Car Question RE: 2000 Taurus

I bought my Taurus second hand two years ago and when test driving it noticed the steering wheel shook. The previous owners told me the ball joint, idler arm and tie rod needed to be replaced and so knocked a grand off the Blue Book value. $800 later and with new tires to boot she drove smooth as silk. Over the course of a year while breaking the steering wheel started to shake. At first just a little bit and much later quite a lot, especially at low speeds. I’m not completely without repair skills so I replaced the front break pads, which seemed to cure it for awhile, but then it started to shake again. I went to replace the break pads again and found something that quite surprised me. The pads are free to travel on both sides of the rotor but yet it was only the inside pad that was worn on for both wheels, and worn far more than it should have been. Deciding just to put the new pads on anyway, the problem was fixed for awhile, 6 months later here I am with the steering wheel shaking again and at a loss to explain why. WTF?

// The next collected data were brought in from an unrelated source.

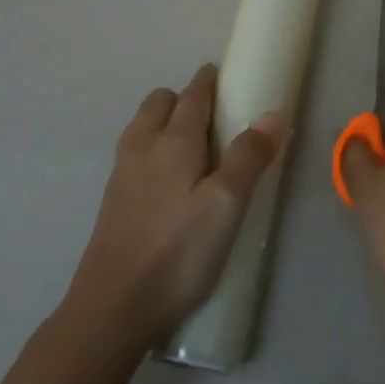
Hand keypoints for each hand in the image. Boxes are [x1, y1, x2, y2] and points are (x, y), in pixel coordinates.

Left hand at [68, 65, 284, 347]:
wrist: (112, 308)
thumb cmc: (178, 252)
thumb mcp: (226, 204)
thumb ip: (249, 157)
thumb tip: (272, 114)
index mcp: (174, 141)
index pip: (193, 95)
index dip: (209, 81)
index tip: (225, 75)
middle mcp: (143, 146)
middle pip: (160, 102)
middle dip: (184, 97)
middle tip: (214, 117)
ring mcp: (122, 173)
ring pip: (143, 126)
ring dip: (165, 121)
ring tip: (193, 147)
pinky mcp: (113, 201)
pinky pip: (135, 153)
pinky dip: (153, 148)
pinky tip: (169, 181)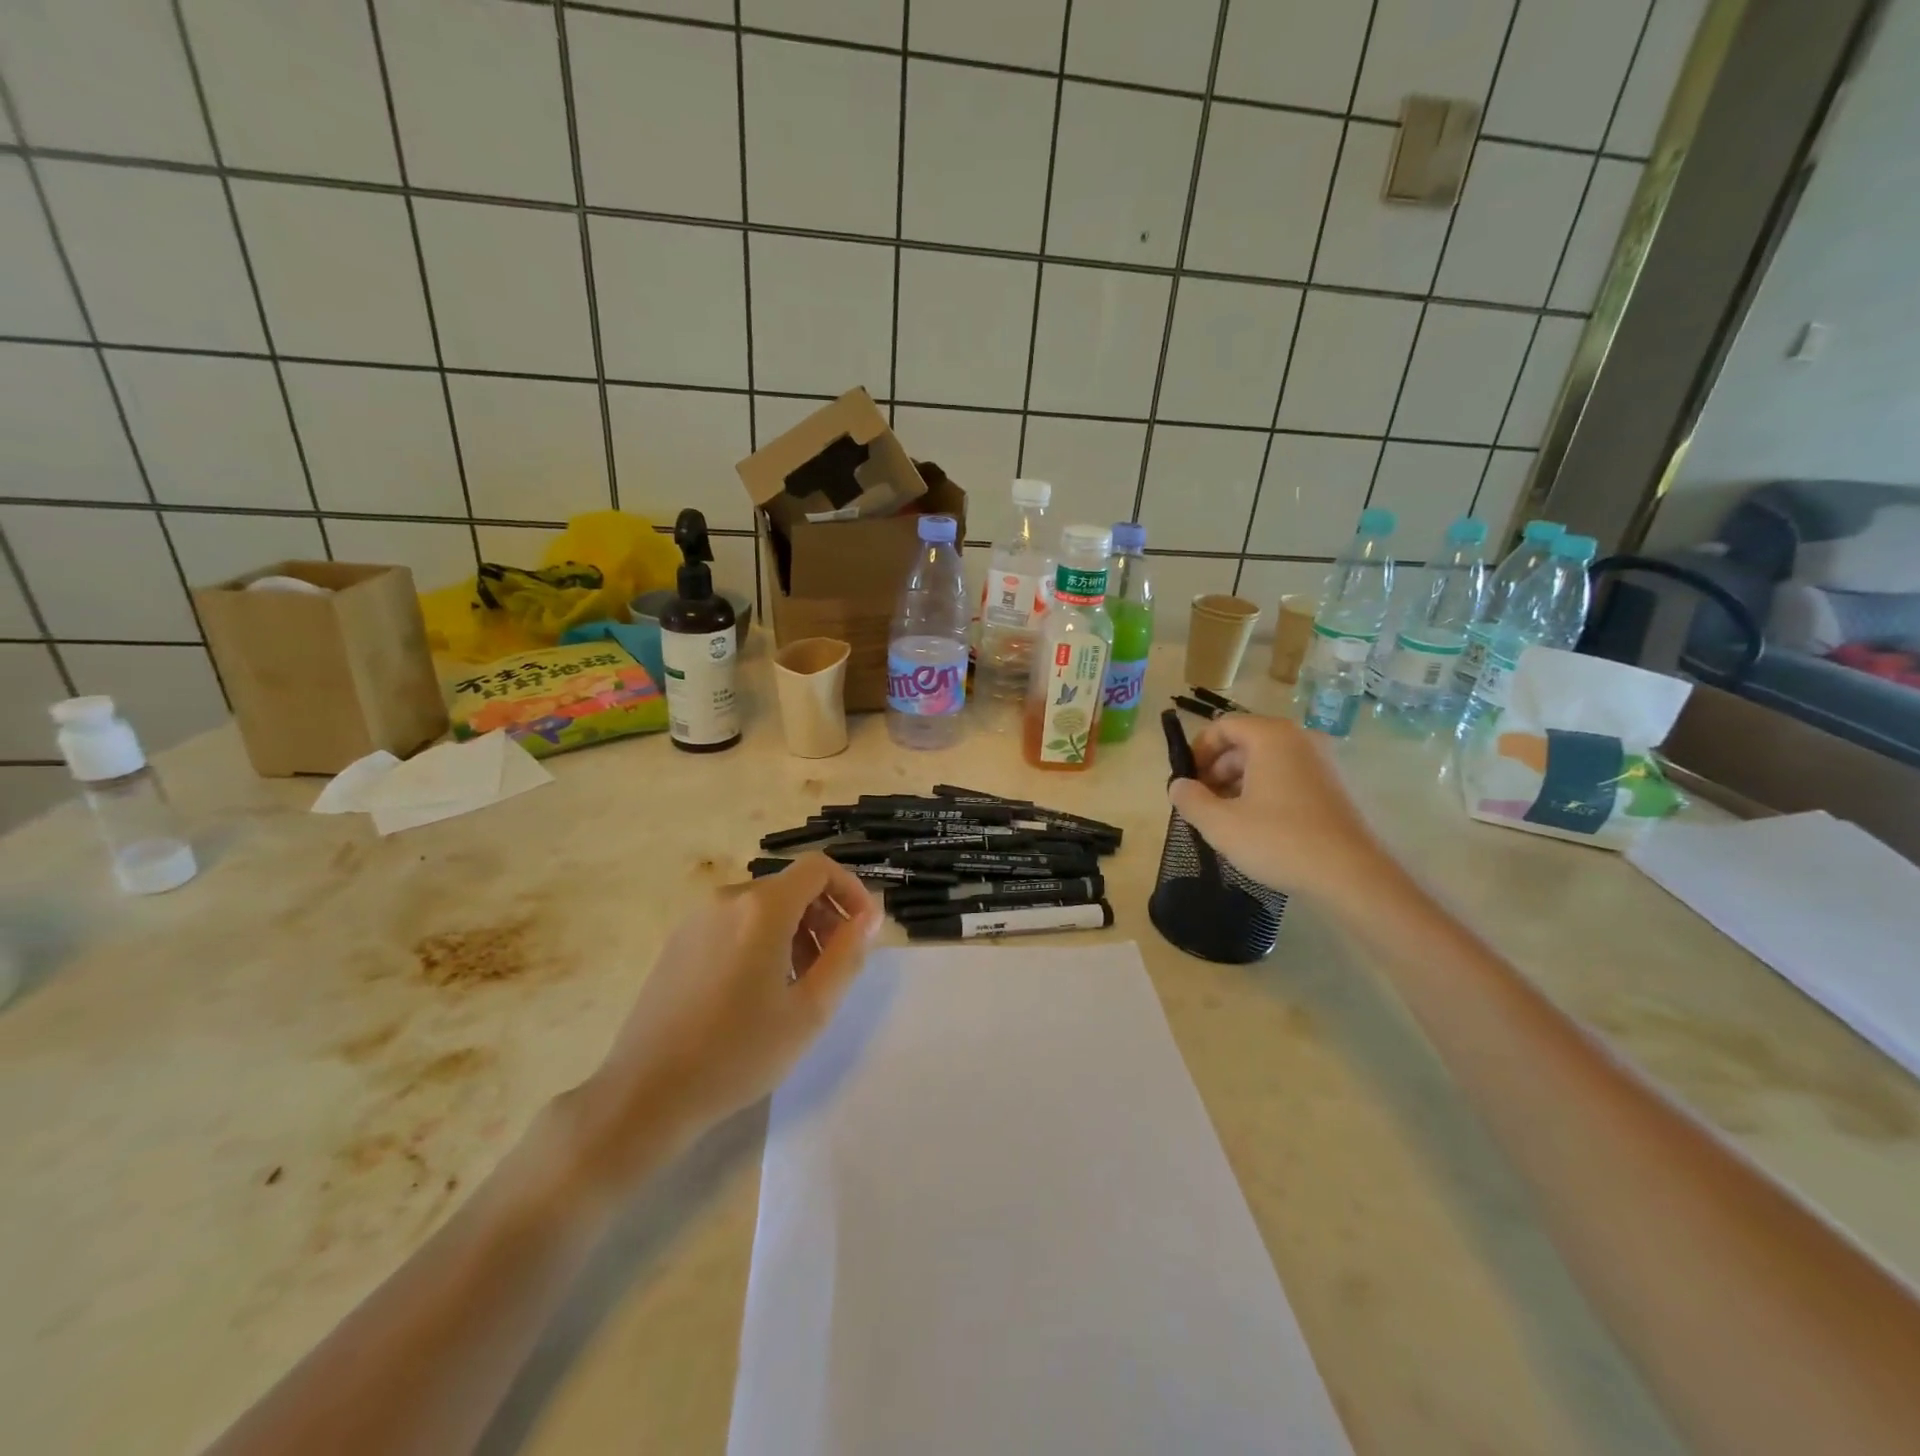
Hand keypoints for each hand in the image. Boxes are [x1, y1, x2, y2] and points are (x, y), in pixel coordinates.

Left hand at [563, 853, 882, 1186]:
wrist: (645, 1094)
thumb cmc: (738, 1053)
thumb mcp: (810, 1010)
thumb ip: (847, 954)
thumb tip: (868, 915)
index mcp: (762, 908)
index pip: (818, 867)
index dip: (850, 889)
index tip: (862, 930)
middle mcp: (728, 899)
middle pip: (791, 887)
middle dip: (824, 917)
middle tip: (833, 968)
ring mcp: (697, 919)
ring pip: (763, 908)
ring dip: (795, 932)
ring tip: (799, 985)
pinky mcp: (678, 942)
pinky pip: (735, 924)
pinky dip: (762, 941)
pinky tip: (758, 992)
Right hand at [1168, 714, 1388, 904]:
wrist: (1352, 875)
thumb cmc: (1280, 841)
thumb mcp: (1221, 824)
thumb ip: (1190, 800)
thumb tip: (1178, 785)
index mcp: (1272, 737)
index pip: (1224, 725)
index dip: (1198, 750)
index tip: (1185, 780)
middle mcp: (1300, 739)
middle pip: (1246, 741)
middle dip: (1217, 768)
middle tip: (1202, 801)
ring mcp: (1323, 762)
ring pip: (1268, 760)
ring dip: (1239, 782)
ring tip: (1225, 816)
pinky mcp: (1335, 786)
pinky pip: (1289, 775)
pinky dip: (1266, 790)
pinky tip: (1257, 824)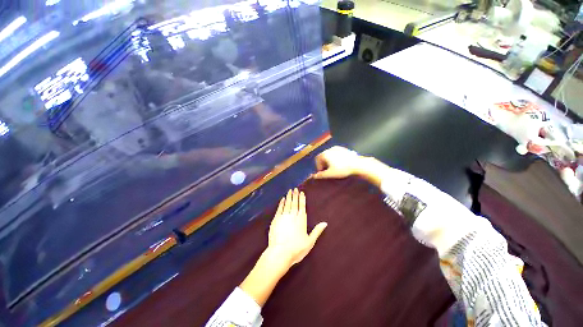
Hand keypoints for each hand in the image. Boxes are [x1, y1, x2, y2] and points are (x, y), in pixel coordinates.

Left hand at [267, 188, 327, 267]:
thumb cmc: (297, 248)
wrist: (280, 252)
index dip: (302, 199)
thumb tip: (325, 223)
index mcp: (301, 219)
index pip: (302, 206)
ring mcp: (284, 216)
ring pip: (287, 204)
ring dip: (288, 197)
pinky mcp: (276, 219)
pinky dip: (281, 203)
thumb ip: (317, 231)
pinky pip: (280, 208)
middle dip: (295, 195)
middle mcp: (293, 215)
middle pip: (294, 203)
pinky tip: (282, 199)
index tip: (301, 192)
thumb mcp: (310, 241)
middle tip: (294, 188)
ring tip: (289, 191)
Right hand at [313, 146, 390, 187]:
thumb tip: (313, 176)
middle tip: (328, 170)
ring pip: (329, 154)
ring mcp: (336, 148)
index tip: (323, 172)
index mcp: (325, 154)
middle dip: (324, 163)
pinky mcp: (343, 148)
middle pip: (323, 156)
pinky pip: (335, 153)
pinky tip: (340, 163)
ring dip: (329, 160)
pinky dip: (335, 158)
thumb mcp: (330, 174)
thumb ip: (320, 175)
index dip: (318, 167)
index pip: (317, 160)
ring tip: (334, 167)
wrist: (357, 164)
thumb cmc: (342, 169)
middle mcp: (329, 149)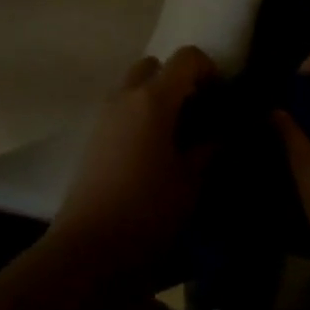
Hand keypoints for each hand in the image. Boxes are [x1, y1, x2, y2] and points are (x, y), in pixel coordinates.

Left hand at [48, 46, 219, 287]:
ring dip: (156, 99)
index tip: (221, 99)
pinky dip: (139, 117)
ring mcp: (104, 116)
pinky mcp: (92, 139)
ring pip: (135, 87)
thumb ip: (211, 147)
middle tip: (196, 114)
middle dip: (178, 81)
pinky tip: (151, 155)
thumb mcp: (192, 181)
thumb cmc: (147, 211)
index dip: (209, 70)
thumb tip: (223, 130)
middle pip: (155, 66)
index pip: (187, 57)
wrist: (87, 252)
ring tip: (175, 138)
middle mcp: (126, 96)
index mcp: (154, 98)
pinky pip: (121, 110)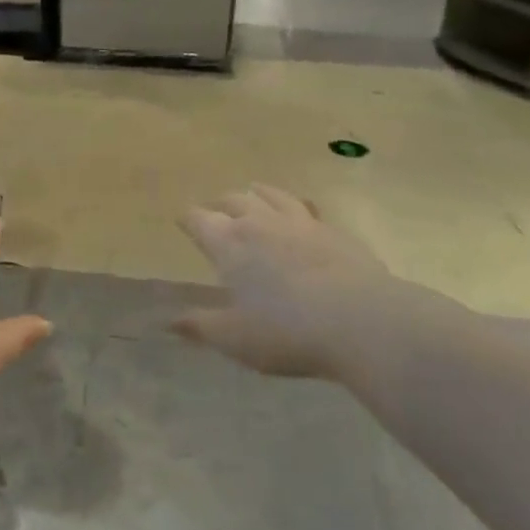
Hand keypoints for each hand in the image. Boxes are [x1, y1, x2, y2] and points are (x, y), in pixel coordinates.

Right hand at [175, 184, 409, 380]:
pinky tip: (302, 212)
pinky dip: (296, 206)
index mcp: (230, 243)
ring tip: (253, 191)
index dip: (188, 219)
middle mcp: (260, 223)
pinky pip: (307, 208)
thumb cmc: (286, 332)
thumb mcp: (235, 338)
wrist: (360, 321)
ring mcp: (300, 222)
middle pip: (234, 200)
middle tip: (215, 210)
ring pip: (271, 195)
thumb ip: (200, 326)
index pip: (199, 220)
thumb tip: (168, 321)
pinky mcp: (332, 230)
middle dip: (220, 203)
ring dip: (257, 193)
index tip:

Details can be important on evaluating something like this. Under exactly what conditions does it vibrate?

Steering wheel wobble at low speeds is usually from an out-of-round tire.

Steering wheel wobble at high speeds is often from steering linkage play, such as a tie rod end.

Steering wheel wobble and vibration at 60-65 mph is typically from wheel imbalance.

Steering wheel wobble when braking is almost always from warped brake rotors.

Uneven pad wear such as you describe is usually from stiff or seized caliper guide pins.

Sounds like it’s time to take the car in for a real brake job. As **Gary T ** said, grossly uneven pad wear is not normal - I’ll bet just about anything that you didn’t clean and lube the caliper pins with high-temp brake grease.

You’re looking at needing new pads, new rotors, and possibly new calipers. It’s probably cheaper to buy new quality rebuilt calipers than to have the shop gobble up labor hours dinking around with cleaning and inspecting the parts.

If the calipers get replaced, you may as well have the brake fluid changed.

The outside of the rotors are rusting.

My wife’s Taurus did the exact same thing. The brake calipers are suppose to float on the mounting pins, your’s are not. I found the caliper mounting pins were bent preventing the calipers from traveling fully inboard and outboard. Install new caliper mounting pins, install them with a light layer of white grease and that should fix your problem. I would replace the pads and double check the rotors to make sure they are still within specs.

White grease can break down from the heat generated by braking operation. Much wiser to use a high-temperature grease, as gotpasswords suggested. I favor Sta-Lube Synthetic Brake Caliper Grease.